Solal le défie du regard.

— Raison de plus, assène-t-il. Je refuse de nous abaisser à son niveau. Notre principale ennemie, c'est l'infection, et elle le restera aussi longtemps que nous ne sommes pas en mesure de la soigner. Alors il est hors de question que nous la laissions gagner du terrain pour nos petites querelles. À chaque seconde qui passe, des gens meurent !

Son regard fait le tour de l'assemblée, s'arrêtant sur chaque visage.

— Un homme reste un homme, même si c'est notre ennemi, poursuit-il. Je refuse de laisser la maladie ôter la vie à qui que ce soit. Nous ne lancerons des soldats contaminés à l'attaque que si nous sommes certains que nos adversaires le sont aussi, et ce n'est pas le cas ici. Sur ce point, je n'accepte aucune objection !

— Au moins c'est clair... se renfrogne Isaac en croisant les bras, comme un enfant qui se met à bouder.

Il n'est pas habitué à voir son petit chef se montrer si sévère. Bien qu'il ait accepté son autorité malgré leur différence d'âge —une bonne dizaine d'années— et même si Solal a raison pour cette fois, ça ne lui plaît pas d'être grondé.

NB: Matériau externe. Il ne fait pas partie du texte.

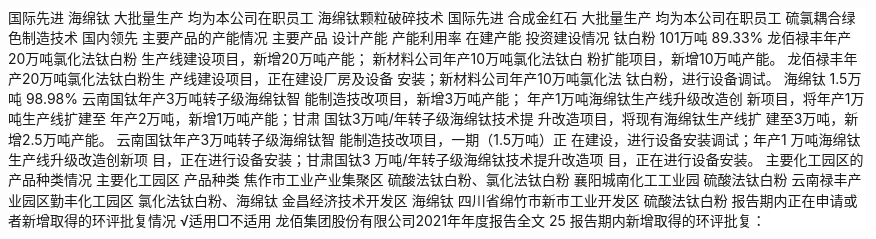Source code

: 国际先进
海绵钛
大批量生产
均为本公司在职员工
海绵钛颗粒破碎技术
国际先进
合成金红石
大批量生产
均为本公司在职员工
硫氯耦合绿色制造技术
国内领先
主要产品的产能情况
主要产品
设计产能
产能利用率
在建产能
投资建设情况
钛白粉
101万吨
89.33%
龙佰禄丰年产20万吨氯化法钛白粉
生产线建设项目，新增20万吨产能；
新材料公司年产10万吨氯化法钛白
粉扩能项目，新增10万吨产能。
龙佰禄丰年产20万吨氯化法钛白粉生
产线建设项目，正在建设厂房及设备
安装；新材料公司年产10万吨氯化法
钛白粉，进行设备调试。
海绵钛
1.5万吨
98.98%
云南国钛年产3万吨转子级海绵钛智
能制造技改项目，新增3万吨产能；
年产1万吨海绵钛生产线升级改造创
新项目，将年产1万吨生产线扩建至
年产2万吨，新增1万吨产能；甘肃
国钛3万吨/年转子级海绵钛技术提
升改造项目，将现有海绵钛生产线扩
建至3万吨，新增2.5万吨产能。
云南国钛年产3万吨转子级海绵钛智
能制造技改项目，一期（1.5万吨）正
在建设，进行设备安装调试；年产1
万吨海绵钛生产线升级改造创新项
目，正在进行设备安装；甘肃国钛3
万吨/年转子级海绵钛技术提升改造项
目，正在进行设备安装。
主要化工园区的产品种类情况
主要化工园区
产品种类
焦作市工业产业集聚区
硫酸法钛白粉、氯化法钛白粉
襄阳城南化工工业园
硫酸法钛白粉
云南禄丰产业园区勤丰化工园区
氯化法钛白粉、海绵钛
金昌经济技术开发区
海绵钛
四川省绵竹市新市工业开发区
硫酸法钛白粉
报告期内正在申请或者新增取得的环评批复情况
√适用□不适用
龙佰集团股份有限公司2021年年度报告全文
25
报告期内新增取得的环评批复：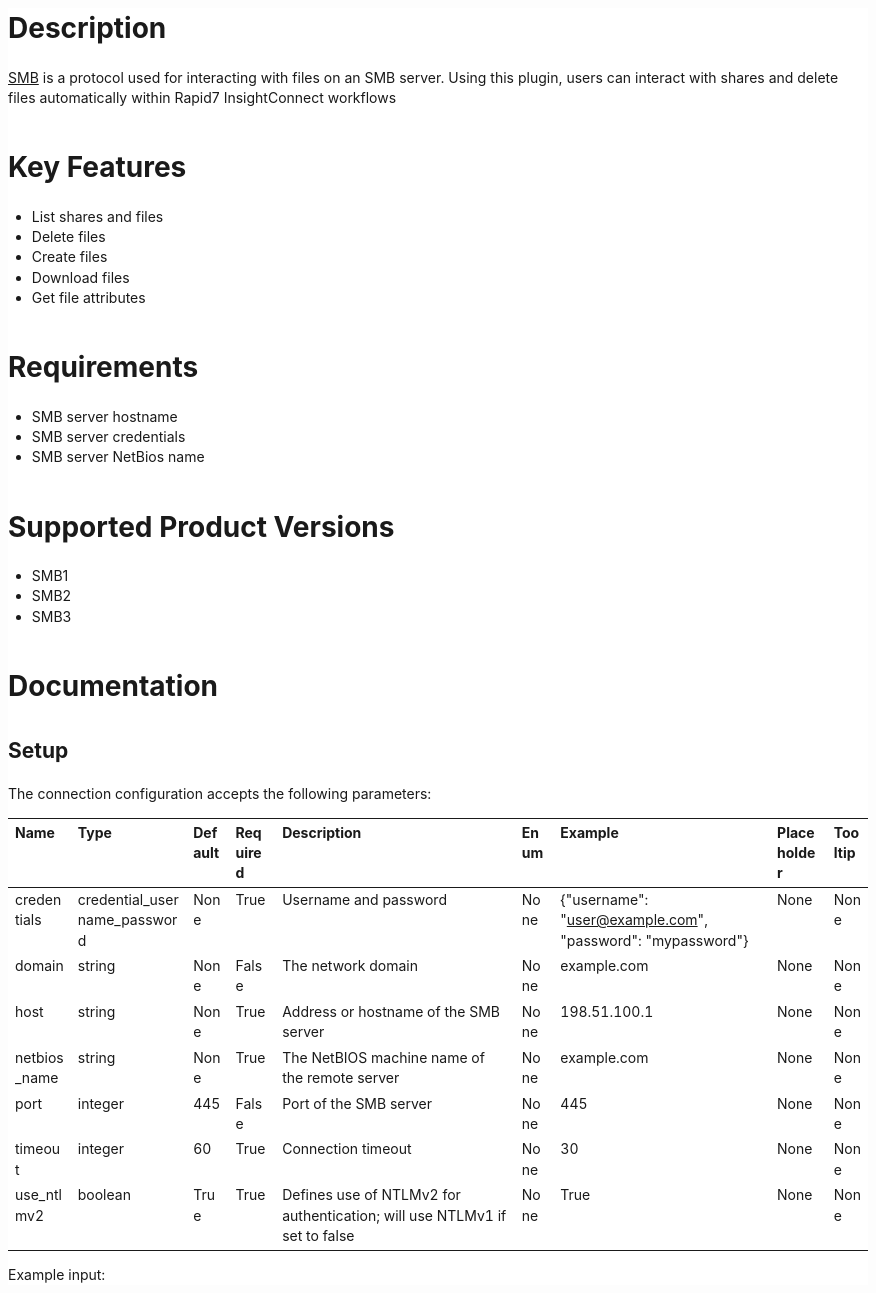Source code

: # Description

[SMB](https://en.wikipedia.org/wiki/Server_Message_Block) is a protocol used for interacting with files on an SMB server. Using this plugin, users can interact with shares and delete files automatically within Rapid7 InsightConnect workflows

# Key Features

* List shares and files
* Delete files
* Create files
* Download files
* Get file attributes

# Requirements

* SMB server hostname
* SMB server credentials
* SMB server NetBios name

# Supported Product Versions

* SMB1
* SMB2
* SMB3

# Documentation

## Setup

The connection configuration accepts the following parameters:  

|Name|Type|Default|Required|Description|Enum|Example|Placeholder|Tooltip|
| :--- | :--- | :--- | :--- | :--- | :--- | :--- | :--- | :--- |
|credentials|credential_username_password|None|True|Username and password|None|{"username": "user@example.com", "password": "mypassword"}|None|None|
|domain|string|None|False|The network domain|None|example.com|None|None|
|host|string|None|True|Address or hostname of the SMB server|None|198.51.100.1|None|None|
|netbios_name|string|None|True|The NetBIOS machine name of the remote server|None|example.com|None|None|
|port|integer|445|False|Port of the SMB server|None|445|None|None|
|timeout|integer|60|True|Connection timeout|None|30|None|None|
|use_ntlmv2|boolean|True|True|Defines use of NTLMv2 for authentication; will use NTLMv1 if set to false|None|True|None|None|

Example input:
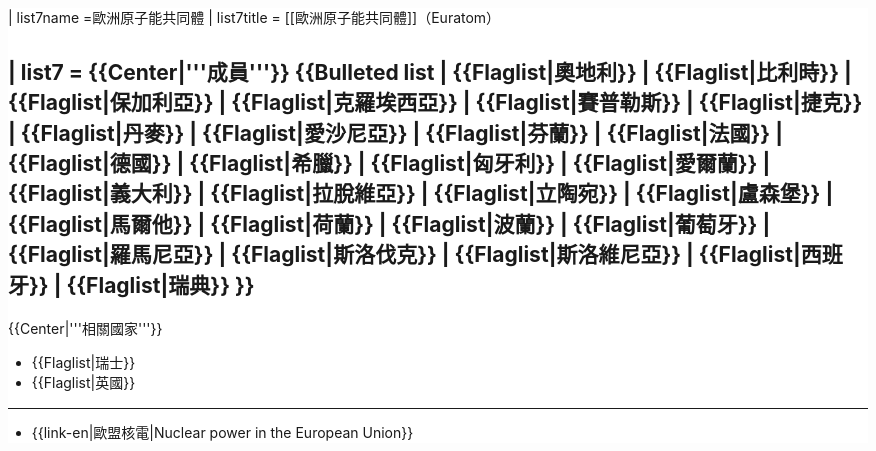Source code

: | list7name =歐洲原子能共同體
| list7title = [[歐洲原子能共同體]]（Euratom）

| list7 =
{{Center|'''成員'''}}
 {{Bulleted list
  | {{Flaglist|奧地利}}
  | {{Flaglist|比利時}}
  | {{Flaglist|保加利亞}}
  | {{Flaglist|克羅埃西亞}}
  | {{Flaglist|賽普勒斯}}
  | {{Flaglist|捷克}}
  | {{Flaglist|丹麥}}
  | {{Flaglist|愛沙尼亞}}
  | {{Flaglist|芬蘭}}
  | {{Flaglist|法國}}
  | {{Flaglist|德國}}
  | {{Flaglist|希臘}}
  | {{Flaglist|匈牙利}}
  | {{Flaglist|愛爾蘭}}
  | {{Flaglist|義大利}}
  | {{Flaglist|拉脫維亞}}
  | {{Flaglist|立陶宛}}
  | {{Flaglist|盧森堡}}
  | {{Flaglist|馬爾他}}
  | {{Flaglist|荷蘭}}
  | {{Flaglist|波蘭}}
  | {{Flaglist|葡萄牙}}
  | {{Flaglist|羅馬尼亞}}
  | {{Flaglist|斯洛伐克}}
  | {{Flaglist|斯洛維尼亞}}
  | {{Flaglist|西班牙}}
  | {{Flaglist|瑞典}}
}}
----
{{Center|'''相關國家'''}}
* {{Flaglist|瑞士}}
* {{Flaglist|英國}}
----
* {{link-en|歐盟核電|Nuclear power in the European Union}}
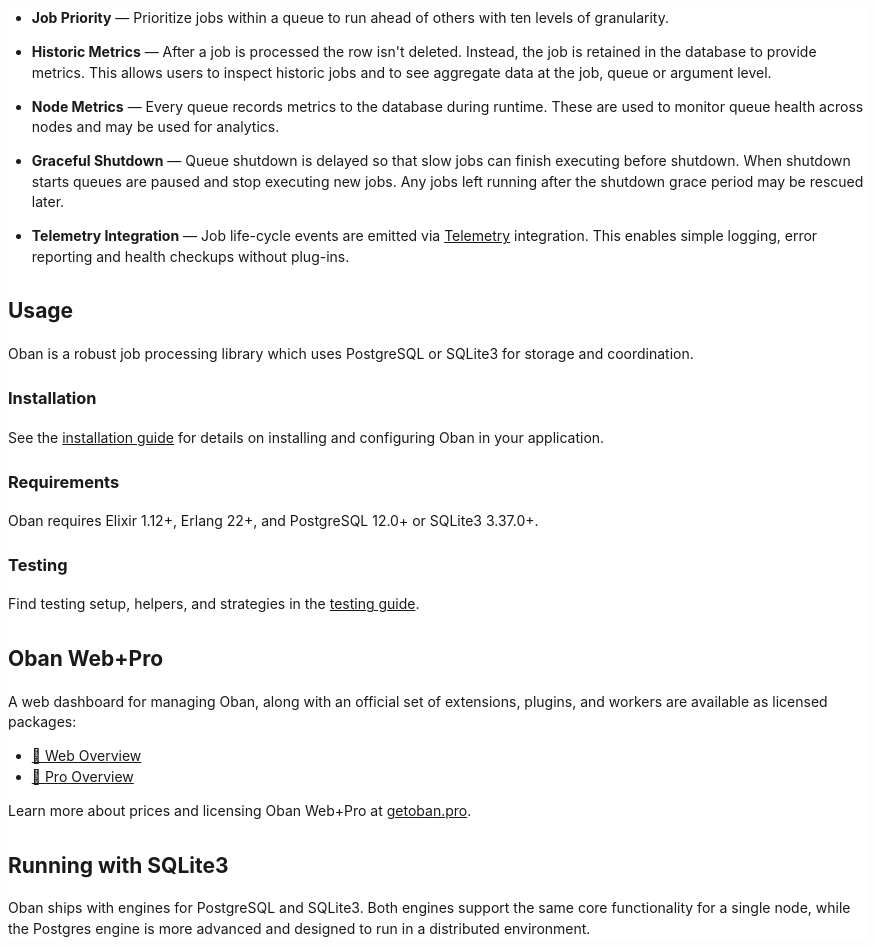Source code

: - **Job Priority** — Prioritize jobs within a queue to run ahead of others with ten levels of
  granularity.

- **Historic Metrics** — After a job is processed the row isn't deleted. Instead, the job is
  retained in the database to provide metrics. This allows users to inspect historic jobs and to
  see aggregate data at the job, queue or argument level.

- **Node Metrics** — Every queue records metrics to the database during runtime. These are used to
  monitor queue health across nodes and may be used for analytics.

- **Graceful Shutdown** — Queue shutdown is delayed so that slow jobs can finish executing before
  shutdown. When shutdown starts queues are paused and stop executing new jobs. Any jobs left
  running after the shutdown grace period may be rescued later.

- **Telemetry Integration** — Job life-cycle events are emitted via [Telemetry][tele] integration.
  This enables simple logging, error reporting and health checkups without plug-ins.

[rdbms]: https://en.wikipedia.org/wiki/Relational_database#RDBMS
[tele]: https://github.com/beam-telemetry/telemetry

## Usage



Oban is a robust job processing library which uses PostgreSQL or SQLite3 for
storage and coordination.

### Installation

See the [installation guide](https://hexdocs.pm/oban/installation.html) for
details on installing and configuring Oban in your application.

### Requirements

Oban requires Elixir 1.12+, Erlang 22+, and PostgreSQL 12.0+ or SQLite3 3.37.0+.

### Testing

Find testing setup, helpers, and strategies in the [testing guide](https://hexdocs.pm/oban/testing.html).

## Oban Web+Pro

A web dashboard for managing Oban, along with an official set of extensions,
plugins, and workers are available as licensed packages:

* [🧭 Web Overview](https://getoban.pro#oban-web)
* [🌟 Pro Overview](https://getoban.pro#oban-pro)

Learn more about prices and licensing Oban Web+Pro at [getoban.pro][pro].

[pro]: https://getoban.pro

## Running with SQLite3

Oban ships with engines for PostgreSQL and SQLite3. Both engines support the
same core functionality for a single node, while the Postgres engine is more
advanced and designed to run in a distributed environment.


[hexdoc]: https://hexdocs.pm/oban/Oban.html
[cron]: https://en.wikipedia.org/wiki/Cron#Overview
[guru]: https://crontab.guru
[tele]: https://hexdocs.pm/telemetry
[honeybadger]: https://www.honeybadger.io
[dynamic]: https://hexdocs.pm/ecto/replicas-and-dynamic-repositories.html#dynamic-repositories
[invite]: https://elixir-slackin.herokuapp.com/
[slack]: https://elixir-lang.slack.com/
[forum]: https://elixirforum.com/
[issues]: https://github.com/sorentwo/oban/issues
[twitter]: https://twitter.com/sorentwo
[social]: https://genserver.social/sorentwo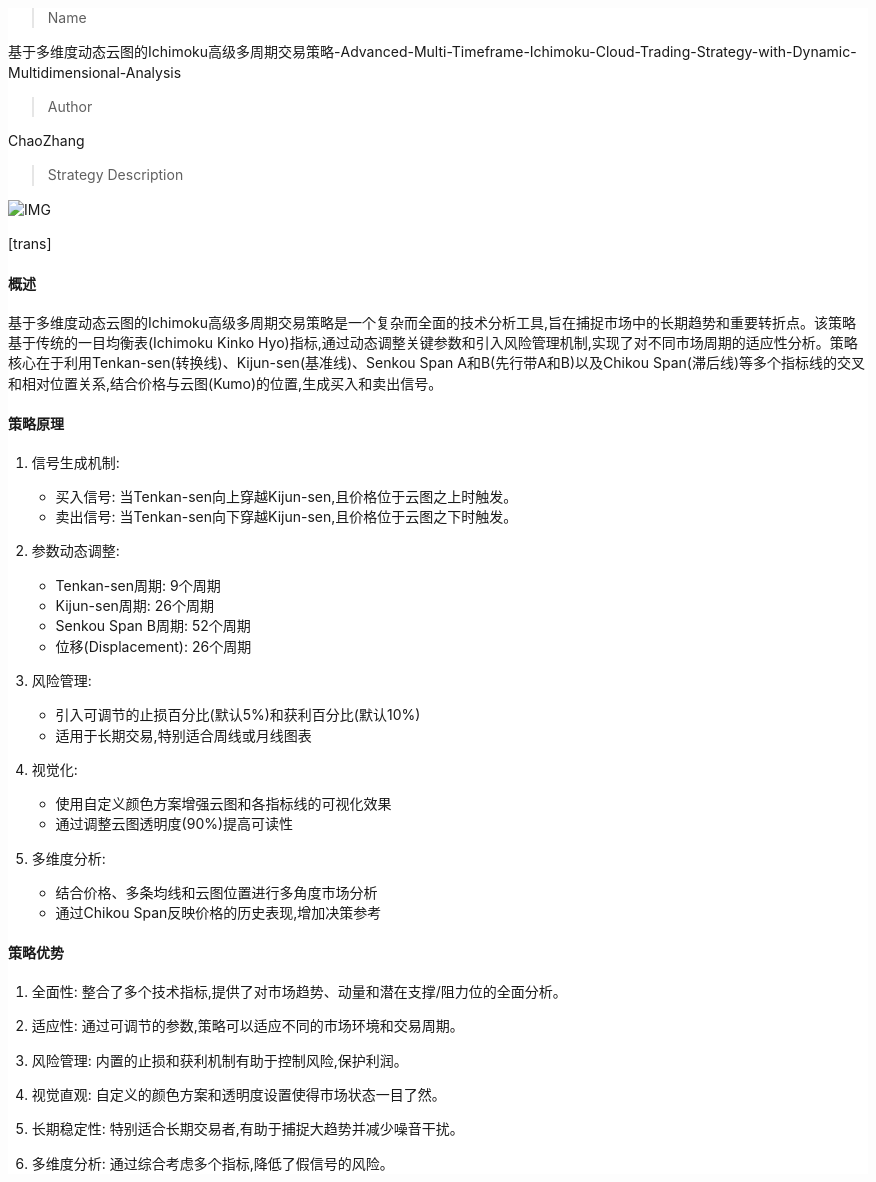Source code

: 
> Name

基于多维度动态云图的Ichimoku高级多周期交易策略-Advanced-Multi-Timeframe-Ichimoku-Cloud-Trading-Strategy-with-Dynamic-Multidimensional-Analysis

> Author

ChaoZhang

> Strategy Description

![IMG](https://www.fmz.com/upload/asset/13aece5079d95998126.png)

[trans]
#### 概述

基于多维度动态云图的Ichimoku高级多周期交易策略是一个复杂而全面的技术分析工具,旨在捕捉市场中的长期趋势和重要转折点。该策略基于传统的一目均衡表(Ichimoku Kinko Hyo)指标,通过动态调整关键参数和引入风险管理机制,实现了对不同市场周期的适应性分析。策略核心在于利用Tenkan-sen(转换线)、Kijun-sen(基准线)、Senkou Span A和B(先行带A和B)以及Chikou Span(滞后线)等多个指标线的交叉和相对位置关系,结合价格与云图(Kumo)的位置,生成买入和卖出信号。

#### 策略原理

1. 信号生成机制:
   - 买入信号: 当Tenkan-sen向上穿越Kijun-sen,且价格位于云图之上时触发。
   - 卖出信号: 当Tenkan-sen向下穿越Kijun-sen,且价格位于云图之下时触发。

2. 参数动态调整:
   - Tenkan-sen周期: 9个周期
   - Kijun-sen周期: 26个周期
   - Senkou Span B周期: 52个周期
   - 位移(Displacement): 26个周期

3. 风险管理:
   - 引入可调节的止损百分比(默认5%)和获利百分比(默认10%)
   - 适用于长期交易,特别适合周线或月线图表

4. 视觉化:
   - 使用自定义颜色方案增强云图和各指标线的可视化效果
   - 通过调整云图透明度(90%)提高可读性

5. 多维度分析:
   - 结合价格、多条均线和云图位置进行多角度市场分析
   - 通过Chikou Span反映价格的历史表现,增加决策参考

#### 策略优势

1. 全面性: 整合了多个技术指标,提供了对市场趋势、动量和潜在支撑/阻力位的全面分析。

2. 适应性: 通过可调节的参数,策略可以适应不同的市场环境和交易周期。

3. 风险管理: 内置的止损和获利机制有助于控制风险,保护利润。

4. 视觉直观: 自定义的颜色方案和透明度设置使得市场状态一目了然。

5. 长期稳定性: 特别适合长期交易者,有助于捕捉大趋势并减少噪音干扰。

6. 多维度分析: 通过综合考虑多个指标,降低了假信号的风险。
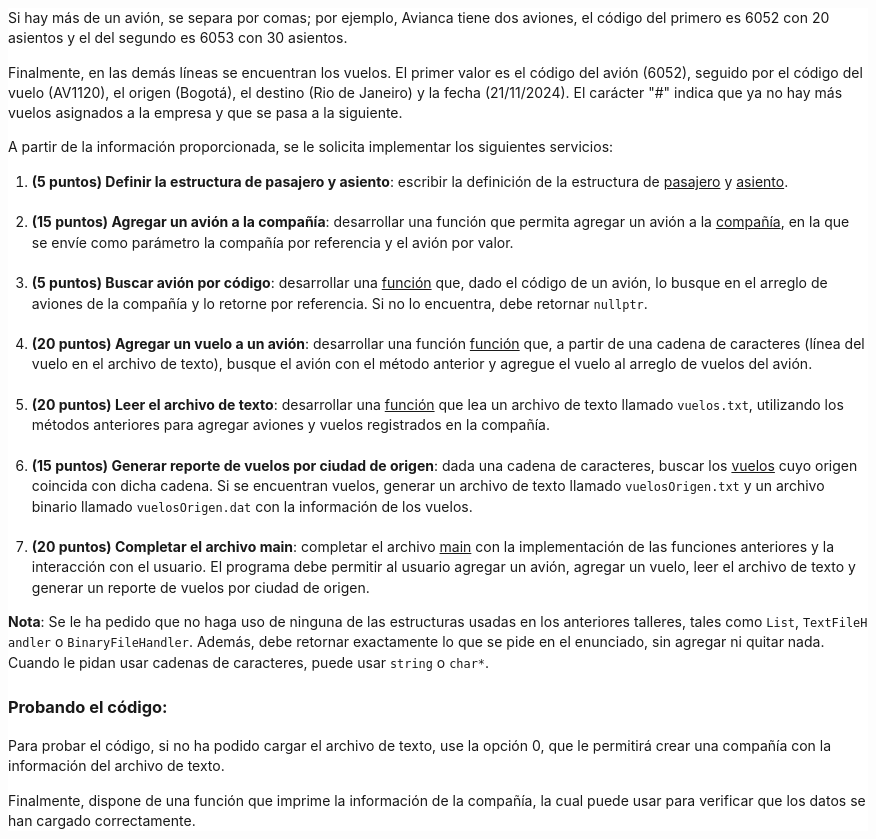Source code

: Si hay más de un avión, se separa por comas; por ejemplo, Avianca tiene dos aviones, el código del primero es 6052 con 20 asientos y el del segundo es 6053 con 30 asientos.

Finalmente, en las demás líneas se encuentran los vuelos. El primer valor es el código del avión (6052), seguido por el código del vuelo (AV1120), el origen (Bogotá), el destino (Rio de Janeiro) y la fecha (21/11/2024). El carácter "#" indica que ya no hay más vuelos asignados a la empresa y que se pasa a la siguiente.

A partir de la información proporcionada, se le solicita implementar los siguientes servicios:

1. **(5 puntos) Definir la estructura de pasajero y asiento**: escribir la definición de la estructura de [pasajero](libs/Asiento.hh#L10) y [asiento](libs/Pasajero.hh#L12).</br></br>
2. **(15 puntos) Agregar un avión a la compañía**: desarrollar una función que permita agregar un avión a la [compañía](libs/Compania.hh#L25), en la que se envíe como parámetro la compañía por referencia y el avión por valor. </br></br>
3. **(5 puntos) Buscar avión por código**: desarrollar una [función](libs/Compania.hh#L32) que, dado el código de un avión, lo busque en el arreglo de aviones de la compañía y lo retorne por referencia. Si no lo encuentra, debe retornar `nullptr`. </br></br>
4. **(20 puntos) Agregar un vuelo a un avión**: desarrollar una función [función](libs/Compania.hh#L41) que, a partir de una cadena de caracteres (línea del vuelo en el archivo de texto), busque el avión con el método anterior y agregue el vuelo al arreglo de vuelos del avión.</br></br>
5. **(20 puntos) Leer el archivo de texto**: desarrollar una [función](libs/Compania.hh#L51) que lea un archivo de texto llamado `vuelos.txt`, utilizando los métodos anteriores para agregar aviones y vuelos registrados en la compañía.</br></br>
6. **(15 puntos) Generar reporte de vuelos por ciudad de origen**: dada una cadena de caracteres, buscar los [vuelos](libs/Compania.hh#L75) cuyo origen coincida con dicha cadena. Si se encuentran vuelos, generar un archivo de texto llamado `vuelosOrigen.txt` y un archivo binario llamado `vuelosOrigen.dat` con la información de los vuelos.</br></br>
7. **(20 puntos) Completar el archivo main**: completar el archivo [main](main.cpp) con la implementación de las funciones anteriores y la interacción con el usuario. El programa debe permitir al usuario agregar un avión, agregar un vuelo, leer el archivo de texto y generar un reporte de vuelos por ciudad de origen.

**Nota**: Se le ha pedido que no haga uso de ninguna de las estructuras usadas en los anteriores talleres, tales como `List`,  `TextFileHandler` o `BinaryFileHandler`. Además, debe retornar exactamente lo que se pide en el enunciado, sin agregar ni quitar nada. Cuando le pidan usar cadenas de caracteres, puede usar `string` o `char*`.

### Probando el código:

Para probar el código, si no ha podido cargar el archivo de texto, use la opción 0, que le permitirá crear una compañía con la información del archivo de texto.

Finalmente, dispone de una función que imprime la información de la compañía, la cual puede usar para verificar que los datos se han cargado correctamente.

— Tu proposes quoi alors ? s'enquit-il, adoptant un ton dégoulinant de condescendance pour le remettre à sa place.

Sauf qu'à sa place, Solal y est tout à fait.

Le jeune chef provoque son lieutenant du regard, choisissant de réagir avec calme plutôt qu'avec colère. Il n'a pas envie de se fâcher avec Isaac, et puis il comprend son irritation. Mais il ne compte pas céder pour autant.

— Sinon il y a des personnes qui ne sont ni contaminées, ni vulnérables... fait prudemment remarquer Kia.

Ceci-dit, la tension ambiante dans la pièce baisse d'un cran. Isaac se concentre sur cette nouvelle proposition en fronçant les sourcils, Solal peut le lâcher du regard sans craindre de récidive. Leur querelle s'efface plus rapidement qu'elle n'est apparue.

Glaëlle, muette à côté de son supérieur, sent soudain les battements de son cœur s'accélérer. Elle comprend très bien ce que veut dire Kia, et cela implique une bonne partie de la tablée. Ange baisse le menton, Solal fronce les sourcils. La proposition de la jeune brune donne un nouveau souffle à la réunion, mais rajoute aussi des questions : peuvent-ils vraiment sacrifier des immunisés pour cette mission ?

— Je suis volontaire pour y aller, avance alors Glaëlle, surprenant toutes les personnes présentes dans la pièce.

La jeune fille prend une nouvelle respiration pour se donner du courage, luttant contre ces regards tous plus critiques les uns que les autres pour ne pas flancher. C'est ce qu'elle voulait : attirer leur attention. Il ne tient plus qu'à elle d'en faire bon usage.